The first bailout failed to set Greece on a sustainable path. “Market
confidence was not restored, the banking system lost 30 percent of its
deposits, and the economy encountered a much deeper-than-expected
recession with exceptionally high unemployment,” the report said. In
2012, the I.M.F. and its partners, the European Commission and the European Central Bank,
agreed to a bigger second program, totaling about $170 billion and
requiring Greece’s private sector bondholders to accept losses of at
least 50 percent. The Greek economy has been shrinking for six
consecutive years, with no end in sight, erasing a full decade of
growth. The unemployment rate has hit 27 percent.
The report said that the fund miscalculated the so-called multiplier, or
the effect that adding or subtracting a dollar of government spending
would have on the broader economy during the downturn. It underestimated
the scale of what has proved to be a devastating Greek depression,
fueled in part by sharp government spending cuts and tax increases.
Over the last year, the fund has performed a broader reassessment
of the fiscal multiplier during the downturn, to help explain why it
underestimated some countries’ growth and overestimated others.
Multipliers at that time were actually multipliers that were in line
with estimates by the Organization for Economic Cooperation and
Development, said Poul Thomsen, the fund’s mission chief for Greece, in a
conference call with reporters. He said other, unexpected factors had
contributed to Greece’s collapse: among them the country’s internal
political crisis, concern within the European Union that the country
would abandon the euro currency and worries among investors that the
Europeans did not have an adequate crisis response.
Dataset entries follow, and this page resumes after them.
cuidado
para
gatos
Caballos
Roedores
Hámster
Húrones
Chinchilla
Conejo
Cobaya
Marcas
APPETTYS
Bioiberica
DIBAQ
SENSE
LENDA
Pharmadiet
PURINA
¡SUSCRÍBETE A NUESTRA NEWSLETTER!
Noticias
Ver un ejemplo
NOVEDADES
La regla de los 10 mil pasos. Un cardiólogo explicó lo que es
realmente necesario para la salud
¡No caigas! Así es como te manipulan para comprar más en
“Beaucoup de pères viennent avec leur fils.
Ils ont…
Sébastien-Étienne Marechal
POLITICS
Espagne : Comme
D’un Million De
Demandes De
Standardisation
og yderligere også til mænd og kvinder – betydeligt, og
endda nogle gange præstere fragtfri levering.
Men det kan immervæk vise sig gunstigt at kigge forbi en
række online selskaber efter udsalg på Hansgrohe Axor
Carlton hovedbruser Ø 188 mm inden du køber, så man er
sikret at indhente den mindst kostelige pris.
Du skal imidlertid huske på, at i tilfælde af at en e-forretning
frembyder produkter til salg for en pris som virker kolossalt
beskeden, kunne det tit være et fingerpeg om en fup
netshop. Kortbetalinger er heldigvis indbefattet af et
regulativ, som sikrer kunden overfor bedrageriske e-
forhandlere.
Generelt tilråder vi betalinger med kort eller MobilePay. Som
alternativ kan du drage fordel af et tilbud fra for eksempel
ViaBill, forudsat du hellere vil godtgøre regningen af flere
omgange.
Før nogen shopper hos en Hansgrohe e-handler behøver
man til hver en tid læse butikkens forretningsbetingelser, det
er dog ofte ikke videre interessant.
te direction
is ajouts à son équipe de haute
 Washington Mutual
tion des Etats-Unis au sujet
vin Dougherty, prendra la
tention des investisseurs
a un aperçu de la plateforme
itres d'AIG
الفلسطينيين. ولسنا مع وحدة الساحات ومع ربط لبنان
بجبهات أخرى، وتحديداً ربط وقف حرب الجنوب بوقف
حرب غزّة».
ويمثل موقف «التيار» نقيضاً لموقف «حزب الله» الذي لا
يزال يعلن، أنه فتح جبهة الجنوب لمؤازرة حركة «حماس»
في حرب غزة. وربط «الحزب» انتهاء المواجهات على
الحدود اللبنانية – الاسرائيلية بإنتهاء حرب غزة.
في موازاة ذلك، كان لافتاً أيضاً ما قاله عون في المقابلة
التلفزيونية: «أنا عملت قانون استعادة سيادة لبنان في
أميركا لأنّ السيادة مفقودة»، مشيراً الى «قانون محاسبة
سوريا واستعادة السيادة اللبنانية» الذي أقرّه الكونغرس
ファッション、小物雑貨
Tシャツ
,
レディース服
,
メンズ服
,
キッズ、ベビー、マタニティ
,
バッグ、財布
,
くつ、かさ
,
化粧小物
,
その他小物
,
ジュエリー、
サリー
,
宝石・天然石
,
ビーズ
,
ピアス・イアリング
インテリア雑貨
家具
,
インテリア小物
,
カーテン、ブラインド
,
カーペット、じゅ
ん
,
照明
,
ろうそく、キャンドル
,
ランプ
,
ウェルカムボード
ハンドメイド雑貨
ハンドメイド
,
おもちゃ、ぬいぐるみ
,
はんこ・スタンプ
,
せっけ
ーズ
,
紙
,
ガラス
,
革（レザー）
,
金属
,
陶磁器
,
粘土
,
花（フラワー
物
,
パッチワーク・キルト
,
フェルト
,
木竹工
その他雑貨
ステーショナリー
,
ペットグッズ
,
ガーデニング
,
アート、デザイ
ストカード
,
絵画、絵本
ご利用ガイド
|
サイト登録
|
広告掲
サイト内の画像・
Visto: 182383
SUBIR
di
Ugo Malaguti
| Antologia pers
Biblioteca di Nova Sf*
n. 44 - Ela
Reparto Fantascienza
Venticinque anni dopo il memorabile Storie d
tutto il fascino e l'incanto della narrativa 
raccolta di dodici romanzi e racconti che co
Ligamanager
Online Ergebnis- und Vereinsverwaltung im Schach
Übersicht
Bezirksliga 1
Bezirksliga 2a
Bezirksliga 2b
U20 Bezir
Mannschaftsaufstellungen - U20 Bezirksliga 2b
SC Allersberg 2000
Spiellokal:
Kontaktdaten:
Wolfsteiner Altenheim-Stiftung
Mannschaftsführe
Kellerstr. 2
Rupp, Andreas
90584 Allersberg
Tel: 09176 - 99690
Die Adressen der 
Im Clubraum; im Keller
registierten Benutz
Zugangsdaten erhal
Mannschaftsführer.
The initial program for Greece was “necessary” and “appropriate,” the
report concludes. But it also bent the I.M.F.’s own rules for lending to
bankrupt countries. In particular, the fund’s experts were “unable to
vouch” that Greece would be able to repay its loans in the medium term.
“Staff favored going ahead with exceptional access because of the fear
that spillovers from Greece would threaten the euro area and the global
economy,” the report said.
The I.M.F. released the document after The Wall Street Journal reported some of its conclusions online.
In hindsight, the fund arguably missed two other internal criteria as
well, the report concludes: ascertaining that Greece had “good prospects
of regaining access to private capital markets” and ensuring that it
had a “reasonably strong prospect of the programs’ success taking into
account institutional and political capacity to deliver adjustment.”
The report suggests that the so-called troika responsible for the
bailout program — the I.M.F., the European Commission and the European
Central Bank — might have forced Greek bondholders to take a haircut on
their bonds sooner, while noting the political opposition to that step.
“Not tackling the public debt problem decisively at the outset or early
in the program created uncertainty about the euro area’s capacity to
resolve the crisis and likely aggravated the contraction in output,” the
report states.
The report also said Greece might have benefited from less stringent
fiscal targets, or targets spread out over a longer time frame. But that
would have required billions more euros in support, the fund said, and
that support clearly did not exist. Indeed, “the fiscal targets became
even more ambitious once the downturn exceeded expectations,” the report
said.
The initial Greek program ended up acting as a “holding operation,”
buying time for Europe to try to limit the fallout, the report
concludes.
The I.M.F. also expressed misgivings about the troika that financed and ran the bailout program.
“None of the partners seemed to view the arrangement as ideal,” it said,
and they failed to establish a proper division of labor. Still, “the
view of everybody involved on the inside is that given that these are
three institutions that have not had a history of working in that way
together, it worked surprisingly well,” Mr. Thomsen, the Greek mission
chief, said. “It doesn’t mean it couldn’t work better.”